Though a tall order, Hansen reckons several existing factors are making the project a success. Even before the initiative began, AT Kearney had centralised systems, so it already had a wealth of credit card, airline usage, as well as travel and expense management data from across its operations. All this data was essential for a group of external scientists that AT Kearney hired to develop a system of measuring and monitoring the company’s carbon emissions. “What’s phenomenal is that we can measure our footprint by country, business unit, employee and rank,” she explains.

It wasn’t only the vast amounts of travel-related data that has been key to the programme. Hansen also cites the flexible nature of the programme, allowing business units to come up with their own ideas to make travel more eco-friendly, “according to their local needs.” Also critical was the decision to bill every business unit based on its carbon footprint. “That’s a really good way to get everyone’s attention,” she adds.

The Devil Is in the Data

And Hansen is not working in isolation. CFO Dan DeCanniere, for one, has charged his team with “owning” the programme’s data. Information flows through finance for quarterly emissions reporting, populating what Hansen calls an “e-room” — a new online, self-service repository of data that allows sophisticated modelling and scenario planning. Finance also “sets the agenda” for a quarterly sustainability conference call, during which business units discuss new initiatives — ranging from a scheme to encourage staff to cycle to work to a policy that requires rail-over-plane travel.

For other companies, Hansen encourages action even if the data isn’t as available as it was at AT Kearney. “It’s overwhelming for most firms, but they don’t need to start globally like we did,” she says. “If you have the data — even at a regional or country level — you can do it.” As for companies that may lose interest in green travel practices amid the economic turmoil, she has a harsher message: “If you don’t have a planet, what’s an economic downturn?

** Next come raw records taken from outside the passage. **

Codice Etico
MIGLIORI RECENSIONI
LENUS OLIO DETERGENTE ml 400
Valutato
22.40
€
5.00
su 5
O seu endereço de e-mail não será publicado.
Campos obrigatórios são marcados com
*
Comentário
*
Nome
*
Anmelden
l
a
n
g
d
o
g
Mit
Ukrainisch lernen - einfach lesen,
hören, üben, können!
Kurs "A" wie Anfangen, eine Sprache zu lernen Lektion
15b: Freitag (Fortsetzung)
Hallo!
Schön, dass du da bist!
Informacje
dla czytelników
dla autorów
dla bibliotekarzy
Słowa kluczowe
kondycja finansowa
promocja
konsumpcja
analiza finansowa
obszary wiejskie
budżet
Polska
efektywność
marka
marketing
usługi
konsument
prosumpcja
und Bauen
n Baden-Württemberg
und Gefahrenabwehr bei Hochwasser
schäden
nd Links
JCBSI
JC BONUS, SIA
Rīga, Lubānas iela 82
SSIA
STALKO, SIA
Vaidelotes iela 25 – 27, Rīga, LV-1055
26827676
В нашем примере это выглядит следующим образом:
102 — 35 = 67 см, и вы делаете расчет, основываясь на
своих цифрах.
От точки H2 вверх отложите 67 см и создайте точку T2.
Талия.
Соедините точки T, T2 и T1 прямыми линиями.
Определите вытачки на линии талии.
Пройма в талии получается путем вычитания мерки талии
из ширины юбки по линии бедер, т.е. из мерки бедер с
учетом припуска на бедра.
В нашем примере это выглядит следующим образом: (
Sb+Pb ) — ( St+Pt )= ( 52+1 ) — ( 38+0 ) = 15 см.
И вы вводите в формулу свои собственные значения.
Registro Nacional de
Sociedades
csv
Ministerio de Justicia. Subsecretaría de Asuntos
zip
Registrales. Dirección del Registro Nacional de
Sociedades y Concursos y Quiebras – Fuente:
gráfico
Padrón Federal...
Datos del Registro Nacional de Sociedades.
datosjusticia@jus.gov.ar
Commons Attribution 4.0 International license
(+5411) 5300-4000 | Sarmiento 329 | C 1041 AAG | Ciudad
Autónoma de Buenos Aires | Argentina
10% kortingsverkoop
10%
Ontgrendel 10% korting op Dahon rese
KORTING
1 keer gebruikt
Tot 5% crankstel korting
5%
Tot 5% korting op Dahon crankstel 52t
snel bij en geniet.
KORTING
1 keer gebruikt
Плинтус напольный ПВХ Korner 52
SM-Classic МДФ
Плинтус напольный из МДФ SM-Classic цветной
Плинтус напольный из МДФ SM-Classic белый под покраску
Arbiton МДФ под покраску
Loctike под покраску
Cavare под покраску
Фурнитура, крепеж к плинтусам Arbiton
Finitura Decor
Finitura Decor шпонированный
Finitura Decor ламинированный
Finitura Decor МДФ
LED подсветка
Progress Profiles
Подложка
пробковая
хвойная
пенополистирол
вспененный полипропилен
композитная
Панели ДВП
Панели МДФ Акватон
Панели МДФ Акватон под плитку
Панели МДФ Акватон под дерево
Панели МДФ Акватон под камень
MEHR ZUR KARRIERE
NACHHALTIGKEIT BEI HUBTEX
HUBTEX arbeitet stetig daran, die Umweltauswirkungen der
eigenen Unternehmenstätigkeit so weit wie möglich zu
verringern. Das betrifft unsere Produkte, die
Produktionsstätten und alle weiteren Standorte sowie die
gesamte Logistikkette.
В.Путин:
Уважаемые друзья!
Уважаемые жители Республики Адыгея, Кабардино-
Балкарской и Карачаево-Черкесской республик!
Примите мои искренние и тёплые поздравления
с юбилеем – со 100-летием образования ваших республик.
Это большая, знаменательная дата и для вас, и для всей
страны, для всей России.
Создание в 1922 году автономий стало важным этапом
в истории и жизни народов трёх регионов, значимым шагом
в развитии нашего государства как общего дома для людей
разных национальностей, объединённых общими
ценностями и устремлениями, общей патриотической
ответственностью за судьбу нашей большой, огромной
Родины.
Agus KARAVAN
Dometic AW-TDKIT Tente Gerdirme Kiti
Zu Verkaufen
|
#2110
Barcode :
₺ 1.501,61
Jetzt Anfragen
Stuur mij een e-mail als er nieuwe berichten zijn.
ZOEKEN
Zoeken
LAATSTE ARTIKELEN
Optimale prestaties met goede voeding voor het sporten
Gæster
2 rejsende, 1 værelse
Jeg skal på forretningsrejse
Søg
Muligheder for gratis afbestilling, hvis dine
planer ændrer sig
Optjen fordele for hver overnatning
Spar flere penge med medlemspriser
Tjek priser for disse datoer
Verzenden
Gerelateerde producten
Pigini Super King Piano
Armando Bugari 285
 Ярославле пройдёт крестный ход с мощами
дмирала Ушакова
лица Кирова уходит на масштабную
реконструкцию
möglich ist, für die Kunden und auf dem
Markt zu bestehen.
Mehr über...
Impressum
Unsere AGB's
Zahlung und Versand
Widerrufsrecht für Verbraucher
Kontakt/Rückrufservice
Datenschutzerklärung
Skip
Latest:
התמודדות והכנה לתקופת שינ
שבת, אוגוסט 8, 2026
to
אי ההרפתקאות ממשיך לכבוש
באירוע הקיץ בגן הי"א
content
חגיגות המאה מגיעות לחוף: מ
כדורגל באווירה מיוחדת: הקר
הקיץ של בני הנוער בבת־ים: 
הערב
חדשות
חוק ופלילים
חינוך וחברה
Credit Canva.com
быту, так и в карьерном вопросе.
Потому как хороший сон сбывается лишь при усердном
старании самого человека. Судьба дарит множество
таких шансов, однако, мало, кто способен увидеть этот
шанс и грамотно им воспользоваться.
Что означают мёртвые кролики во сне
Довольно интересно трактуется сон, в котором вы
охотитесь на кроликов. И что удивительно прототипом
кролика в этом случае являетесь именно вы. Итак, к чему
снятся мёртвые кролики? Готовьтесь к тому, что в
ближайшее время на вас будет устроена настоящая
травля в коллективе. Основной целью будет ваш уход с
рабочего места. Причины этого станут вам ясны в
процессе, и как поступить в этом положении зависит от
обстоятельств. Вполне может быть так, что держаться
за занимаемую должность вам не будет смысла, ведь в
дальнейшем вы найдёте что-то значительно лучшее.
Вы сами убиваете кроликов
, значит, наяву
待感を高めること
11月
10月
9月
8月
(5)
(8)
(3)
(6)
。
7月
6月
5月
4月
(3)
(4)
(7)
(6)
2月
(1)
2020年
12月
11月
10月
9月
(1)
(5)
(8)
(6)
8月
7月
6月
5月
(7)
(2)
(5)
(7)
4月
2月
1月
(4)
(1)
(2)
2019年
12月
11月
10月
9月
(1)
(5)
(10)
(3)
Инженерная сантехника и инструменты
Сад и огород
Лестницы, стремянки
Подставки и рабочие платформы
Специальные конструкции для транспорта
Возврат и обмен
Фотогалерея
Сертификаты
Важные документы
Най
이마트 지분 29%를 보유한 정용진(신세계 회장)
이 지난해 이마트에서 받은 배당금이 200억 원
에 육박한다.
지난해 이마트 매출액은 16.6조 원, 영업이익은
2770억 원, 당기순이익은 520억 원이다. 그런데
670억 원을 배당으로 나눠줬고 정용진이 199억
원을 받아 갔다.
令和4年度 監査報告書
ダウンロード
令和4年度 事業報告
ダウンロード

The clock is ticking.”

Gabor Taroczy is an intern at CFO Europe.

On Track

The environment won’t be the only beneficiary of business travellers trimming their carbon footprints. Europe’s railways could get a boost as more corporate policies eschew carbon-intensive road and air travel. As the International Union of Railways (UIC) points out, rail travel emits three to ten times less CO2 than road or air travel. But frequent travellers need a lot of convincing before they give up on amassing airmiles or cruising in a comfortable company car.

To make the trade-offs clear, in June the Paris-based UIC unveiled EcoPassenger.com, an online tool for travellers to assess various modes of transport. Unlike other “calculators,” of which there are many, EcoPassenger “tells the whole story [of a journey], looking at the whole chain of energy consumption, not just the travel from point A to point B,” says Margarethe Sagevik, a senior adviser at the UIC. Also included is the energy used to produce the electricity or fuel for the plane, train or car and the journey to the airport or railway station. The tool also provides timetables and maps to identify the most direct routes.

Taking several years to develop, the UIC called on assistance from a range of supporters, including the German Institute for Environment and Energy, to get the “hard-core values of consumption” down to, for example, the different types of trains used on a journey. “We only wanted to make the best tool possible. Otherwise there would be no point,” says Sagevik. “Having worked in the environmental department [of the UIC] for the past six years, I’m seeing how the agenda is changing and now we have to deliver.”

But Sagevik insists that the EcoPassenger tool isn’t intended solely to promote Europe’s railways. “We just want to teach people that they have a choice,” she says.